EXERCISE GOAL ▸ Reproduce each of the following items verbatim, preserving every character, line break, and symbol.

PROVIDED RECORDS ▸

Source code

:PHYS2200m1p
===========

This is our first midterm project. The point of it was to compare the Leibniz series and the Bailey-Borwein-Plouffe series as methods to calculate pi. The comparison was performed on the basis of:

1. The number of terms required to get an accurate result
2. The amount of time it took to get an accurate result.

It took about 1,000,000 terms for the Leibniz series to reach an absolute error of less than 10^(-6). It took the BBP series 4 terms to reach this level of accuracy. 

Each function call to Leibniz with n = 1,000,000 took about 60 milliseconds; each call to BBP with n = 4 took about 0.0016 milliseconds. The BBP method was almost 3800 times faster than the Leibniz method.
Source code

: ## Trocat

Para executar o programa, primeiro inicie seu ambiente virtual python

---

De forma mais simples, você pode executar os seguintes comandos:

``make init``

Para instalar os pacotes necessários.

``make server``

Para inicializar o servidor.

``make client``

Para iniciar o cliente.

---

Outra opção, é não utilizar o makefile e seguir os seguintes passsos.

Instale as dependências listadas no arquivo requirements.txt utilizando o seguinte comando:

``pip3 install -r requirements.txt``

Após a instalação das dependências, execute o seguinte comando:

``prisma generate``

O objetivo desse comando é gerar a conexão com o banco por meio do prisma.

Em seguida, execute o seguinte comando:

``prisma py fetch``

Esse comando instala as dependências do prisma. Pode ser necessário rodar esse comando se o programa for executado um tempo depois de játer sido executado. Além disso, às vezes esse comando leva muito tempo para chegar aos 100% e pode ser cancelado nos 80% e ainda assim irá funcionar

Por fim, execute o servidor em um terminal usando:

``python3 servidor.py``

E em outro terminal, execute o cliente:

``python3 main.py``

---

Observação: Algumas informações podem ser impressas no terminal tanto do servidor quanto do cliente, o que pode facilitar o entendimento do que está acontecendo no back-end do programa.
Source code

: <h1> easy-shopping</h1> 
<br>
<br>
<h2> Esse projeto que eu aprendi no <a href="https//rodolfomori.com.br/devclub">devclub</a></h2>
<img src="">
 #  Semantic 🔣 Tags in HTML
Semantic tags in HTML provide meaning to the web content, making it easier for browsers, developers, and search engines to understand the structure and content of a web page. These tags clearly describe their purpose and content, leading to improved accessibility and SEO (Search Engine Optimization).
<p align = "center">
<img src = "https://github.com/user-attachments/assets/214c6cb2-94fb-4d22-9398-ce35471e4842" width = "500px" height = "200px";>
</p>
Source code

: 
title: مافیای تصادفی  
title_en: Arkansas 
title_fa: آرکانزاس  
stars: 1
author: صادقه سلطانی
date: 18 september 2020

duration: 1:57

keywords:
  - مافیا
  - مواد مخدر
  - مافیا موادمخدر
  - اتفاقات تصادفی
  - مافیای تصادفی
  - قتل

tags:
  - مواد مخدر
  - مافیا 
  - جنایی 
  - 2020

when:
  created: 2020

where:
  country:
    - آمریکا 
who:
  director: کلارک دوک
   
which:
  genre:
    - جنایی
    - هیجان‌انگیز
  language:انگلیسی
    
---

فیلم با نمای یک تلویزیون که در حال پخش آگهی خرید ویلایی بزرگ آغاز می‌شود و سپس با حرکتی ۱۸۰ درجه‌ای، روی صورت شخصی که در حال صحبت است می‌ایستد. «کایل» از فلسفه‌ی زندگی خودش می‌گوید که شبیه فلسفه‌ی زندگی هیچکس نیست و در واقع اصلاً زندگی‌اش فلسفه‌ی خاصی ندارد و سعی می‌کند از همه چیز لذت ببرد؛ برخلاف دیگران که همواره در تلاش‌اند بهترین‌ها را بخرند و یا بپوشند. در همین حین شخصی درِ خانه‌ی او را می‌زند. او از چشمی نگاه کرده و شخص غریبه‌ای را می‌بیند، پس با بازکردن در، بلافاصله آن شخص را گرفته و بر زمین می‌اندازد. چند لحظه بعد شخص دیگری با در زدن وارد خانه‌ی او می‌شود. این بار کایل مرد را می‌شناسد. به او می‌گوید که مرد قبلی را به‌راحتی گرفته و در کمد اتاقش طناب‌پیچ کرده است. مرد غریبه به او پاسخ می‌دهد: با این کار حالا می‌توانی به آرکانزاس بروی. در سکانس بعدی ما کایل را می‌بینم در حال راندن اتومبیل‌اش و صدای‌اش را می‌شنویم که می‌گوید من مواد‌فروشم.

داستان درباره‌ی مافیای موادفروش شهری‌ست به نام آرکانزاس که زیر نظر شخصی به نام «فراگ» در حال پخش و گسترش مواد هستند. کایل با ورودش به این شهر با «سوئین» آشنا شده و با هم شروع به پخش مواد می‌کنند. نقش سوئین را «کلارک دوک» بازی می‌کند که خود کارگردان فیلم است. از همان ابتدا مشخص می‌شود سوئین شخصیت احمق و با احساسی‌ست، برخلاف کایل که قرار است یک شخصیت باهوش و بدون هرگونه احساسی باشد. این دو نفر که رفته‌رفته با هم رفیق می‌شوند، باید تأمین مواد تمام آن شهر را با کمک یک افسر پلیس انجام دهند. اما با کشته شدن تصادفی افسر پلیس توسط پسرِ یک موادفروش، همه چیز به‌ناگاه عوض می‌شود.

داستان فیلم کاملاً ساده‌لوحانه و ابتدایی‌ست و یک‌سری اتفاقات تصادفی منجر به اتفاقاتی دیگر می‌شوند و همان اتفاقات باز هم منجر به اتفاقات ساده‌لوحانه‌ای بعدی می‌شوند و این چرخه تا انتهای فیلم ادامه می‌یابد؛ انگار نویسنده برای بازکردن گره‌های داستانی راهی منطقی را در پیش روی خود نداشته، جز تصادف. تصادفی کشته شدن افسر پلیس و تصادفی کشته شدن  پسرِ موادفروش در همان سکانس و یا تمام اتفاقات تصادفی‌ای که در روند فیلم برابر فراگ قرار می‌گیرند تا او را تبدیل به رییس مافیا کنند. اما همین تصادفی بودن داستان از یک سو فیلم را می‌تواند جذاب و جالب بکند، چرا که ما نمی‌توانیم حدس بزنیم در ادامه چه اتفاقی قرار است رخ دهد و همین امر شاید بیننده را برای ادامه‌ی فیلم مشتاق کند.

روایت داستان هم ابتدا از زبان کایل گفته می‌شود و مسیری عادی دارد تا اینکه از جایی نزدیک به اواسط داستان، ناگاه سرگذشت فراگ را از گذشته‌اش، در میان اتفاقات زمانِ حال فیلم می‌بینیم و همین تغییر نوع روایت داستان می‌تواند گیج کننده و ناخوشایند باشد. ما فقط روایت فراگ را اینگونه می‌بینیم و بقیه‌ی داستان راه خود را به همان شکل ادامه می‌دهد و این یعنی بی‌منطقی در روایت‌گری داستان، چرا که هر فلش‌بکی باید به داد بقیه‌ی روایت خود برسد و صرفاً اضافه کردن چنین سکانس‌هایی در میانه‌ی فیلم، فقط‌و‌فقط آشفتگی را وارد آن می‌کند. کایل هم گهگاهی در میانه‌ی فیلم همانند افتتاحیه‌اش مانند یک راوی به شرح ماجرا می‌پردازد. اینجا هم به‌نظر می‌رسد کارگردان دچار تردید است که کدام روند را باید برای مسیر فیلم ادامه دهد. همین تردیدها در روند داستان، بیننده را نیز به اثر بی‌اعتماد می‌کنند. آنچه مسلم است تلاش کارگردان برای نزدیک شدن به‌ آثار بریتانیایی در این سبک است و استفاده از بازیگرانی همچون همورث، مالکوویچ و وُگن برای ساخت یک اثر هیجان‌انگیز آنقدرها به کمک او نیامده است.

ANSWER BOX ▸
Source code

:PHYS2200m1p
===========

This is our first midterm project. The point of it was to compare the Leibniz series and the Bailey-Borwein-Plouffe series as methods to calculate pi. The comparison was performed on the basis of:

1. The number of terms required to get an accurate result
2. The amount of time it took to get an accurate result.

It took about 1,000,000 terms for the Leibniz series to reach an absolute error of less than 10^(-6). It took the BBP series 4 terms to reach this level of accuracy. 

Each function call to Leibniz with n = 1,000,000 took about 60 milliseconds; each call to BBP with n = 4 took about 0.0016 milliseconds. The BBP method was almost 3800 times faster than the Leibniz method.
Source code

: ## Trocat

Para executar o programa, primeiro inicie seu ambiente virtual python

---

De forma mais simples, você pode executar os seguintes comandos:

``make init``

Para instalar os pacotes necessários.

``make server``

Para inicializar o servidor.

``make client``

Para iniciar o cliente.

---

Outra opção, é não utilizar o makefile e seguir os seguintes passsos.

Instale as dependências listadas no arquivo requirements.txt utilizando o seguinte comando:

``pip3 install -r requirements.txt``

Após a instalação das dependências, execute o seguinte comando:

``prisma generate``

O objetivo desse comando é gerar a conexão com o banco por meio do prisma.

Em seguida, execute o seguinte comando:

``prisma py fetch``

Esse comando instala as dependências do prisma. Pode ser necessário rodar esse comando se o programa for executado um tempo depois de játer sido executado. Além disso, às vezes esse comando leva muito tempo para chegar aos 100% e pode ser cancelado nos 80% e ainda assim irá funcionar

Por fim, execute o servidor em um terminal usando:

``python3 servidor.py``

E em outro terminal, execute o cliente:

``python3 main.py``

---

Observação: Algumas informações podem ser impressas no terminal tanto do servidor quanto do cliente, o que pode facilitar o entendimento do que está acontecendo no back-end do programa.
Source code

: <h1> easy-shopping</h1> 
<br>
<br>
<h2> Esse projeto que eu aprendi no <a href="https//rodolfomori.com.br/devclub">devclub</a></h2>
<img src="">
 #  Semantic 🔣 Tags in HTML
Semantic tags in HTML provide meaning to the web content, making it easier for browsers, developers, and search engines to understand the structure and content of a web page. These tags clearly describe their purpose and content, leading to improved accessibility and SEO (Search Engine Optimization).
<p align = "center">
<img src = "https://github.com/user-attachments/assets/214c6cb2-94fb-4d22-9398-ce35471e4842" width = "500px" height = "200px";>
</p>
Source code

: 
title: مافیای تصادفی  
title_en: Arkansas 
title_fa: آرکانزاس  
stars: 1
author: صادقه سلطانی
date: 18 september 2020

duration: 1:57

keywords:
  - مافیا
  - مواد مخدر
  - مافیا موادمخدر
  - اتفاقات تصادفی
  - مافیای تصادفی
  - قتل

tags:
  - مواد مخدر
  - مافیا 
  - جنایی 
  - 2020

when:
  created: 2020

where:
  country:
    - آمریکا 
who:
  director: کلارک دوک
   
which:
  genre:
    - جنایی
    - هیجان‌انگیز
  language:انگلیسی
    
---

فیلم با نمای یک تلویزیون که در حال پخش آگهی خرید ویلایی بزرگ آغاز می‌شود و سپس با حرکتی ۱۸۰ درجه‌ای، روی صورت شخصی که در حال صحبت است می‌ایستد. «کایل» از فلسفه‌ی زندگی خودش می‌گوید که شبیه فلسفه‌ی زندگی هیچکس نیست و در واقع اصلاً زندگی‌اش فلسفه‌ی خاصی ندارد و سعی می‌کند از همه چیز لذت ببرد؛ برخلاف دیگران که همواره در تلاش‌اند بهترین‌ها را بخرند و یا بپوشند. در همین حین شخصی درِ خانه‌ی او را می‌زند. او از چشمی نگاه کرده و شخص غریبه‌ای را می‌بیند، پس با بازکردن در، بلافاصله آن شخص را گرفته و بر زمین می‌اندازد. چند لحظه بعد شخص دیگری با در زدن وارد خانه‌ی او می‌شود. این بار کایل مرد را می‌شناسد. به او می‌گوید که مرد قبلی را به‌راحتی گرفته و در کمد اتاقش طناب‌پیچ کرده است. مرد غریبه به او پاسخ می‌دهد: با این کار حالا می‌توانی به آرکانزاس بروی. در سکانس بعدی ما کایل را می‌بینم در حال راندن اتومبیل‌اش و صدای‌اش را می‌شنویم که می‌گوید من مواد‌فروشم.

داستان درباره‌ی مافیای موادفروش شهری‌ست به نام آرکانزاس که زیر نظر شخصی به نام «فراگ» در حال پخش و گسترش مواد هستند. کایل با ورودش به این شهر با «سوئین» آشنا شده و با هم شروع به پخش مواد می‌کنند. نقش سوئین را «کلارک دوک» بازی می‌کند که خود کارگردان فیلم است. از همان ابتدا مشخص می‌شود سوئین شخصیت احمق و با احساسی‌ست، برخلاف کایل که قرار است یک شخصیت باهوش و بدون هرگونه احساسی باشد. این دو نفر که رفته‌رفته با هم رفیق می‌شوند، باید تأمین مواد تمام آن شهر را با کمک یک افسر پلیس انجام دهند. اما با کشته شدن تصادفی افسر پلیس توسط پسرِ یک موادفروش، همه چیز به‌ناگاه عوض می‌شود.

داستان فیلم کاملاً ساده‌لوحانه و ابتدایی‌ست و یک‌سری اتفاقات تصادفی منجر به اتفاقاتی دیگر می‌شوند و همان اتفاقات باز هم منجر به اتفاقات ساده‌لوحانه‌ای بعدی می‌شوند و این چرخه تا انتهای فیلم ادامه می‌یابد؛ انگار نویسنده برای بازکردن گره‌های داستانی راهی منطقی را در پیش روی خود نداشته، جز تصادف. تصادفی کشته شدن افسر پلیس و تصادفی کشته شدن  پسرِ موادفروش در همان سکانس و یا تمام اتفاقات تصادفی‌ای که در روند فیلم برابر فراگ قرار می‌گیرند تا او را تبدیل به رییس مافیا کنند. اما همین تصادفی بودن داستان از یک سو فیلم را می‌تواند جذاب و جالب بکند، چرا که ما نمی‌توانیم حدس بزنیم در ادامه چه اتفاقی قرار است رخ دهد و همین امر شاید بیننده را برای ادامه‌ی فیلم مشتاق کند.

روایت داستان هم ابتدا از زبان کایل گفته می‌شود و مسیری عادی دارد تا اینکه از جایی نزدیک به اواسط داستان، ناگاه سرگذشت فراگ را از گذشته‌اش، در میان اتفاقات زمانِ حال فیلم می‌بینیم و همین تغییر نوع روایت داستان می‌تواند گیج کننده و ناخوشایند باشد. ما فقط روایت فراگ را اینگونه می‌بینیم و بقیه‌ی داستان راه خود را به همان شکل ادامه می‌دهد و این یعنی بی‌منطقی در روایت‌گری داستان، چرا که هر فلش‌بکی باید به داد بقیه‌ی روایت خود برسد و صرفاً اضافه کردن چنین سکانس‌هایی در میانه‌ی فیلم، فقط‌و‌فقط آشفتگی را وارد آن می‌کند. کایل هم گهگاهی در میانه‌ی فیلم همانند افتتاحیه‌اش مانند یک راوی به شرح ماجرا می‌پردازد. اینجا هم به‌نظر می‌رسد کارگردان دچار تردید است که کدام روند را باید برای مسیر فیلم ادامه دهد. همین تردیدها در روند داستان، بیننده را نیز به اثر بی‌اعتماد می‌کنند. آنچه مسلم است تلاش کارگردان برای نزدیک شدن به‌ آثار بریتانیایی در این سبک است و استفاده از بازیگرانی همچون همورث، مالکوویچ و وُگن برای ساخت یک اثر هیجان‌انگیز آنقدرها به کمک او نیامده است.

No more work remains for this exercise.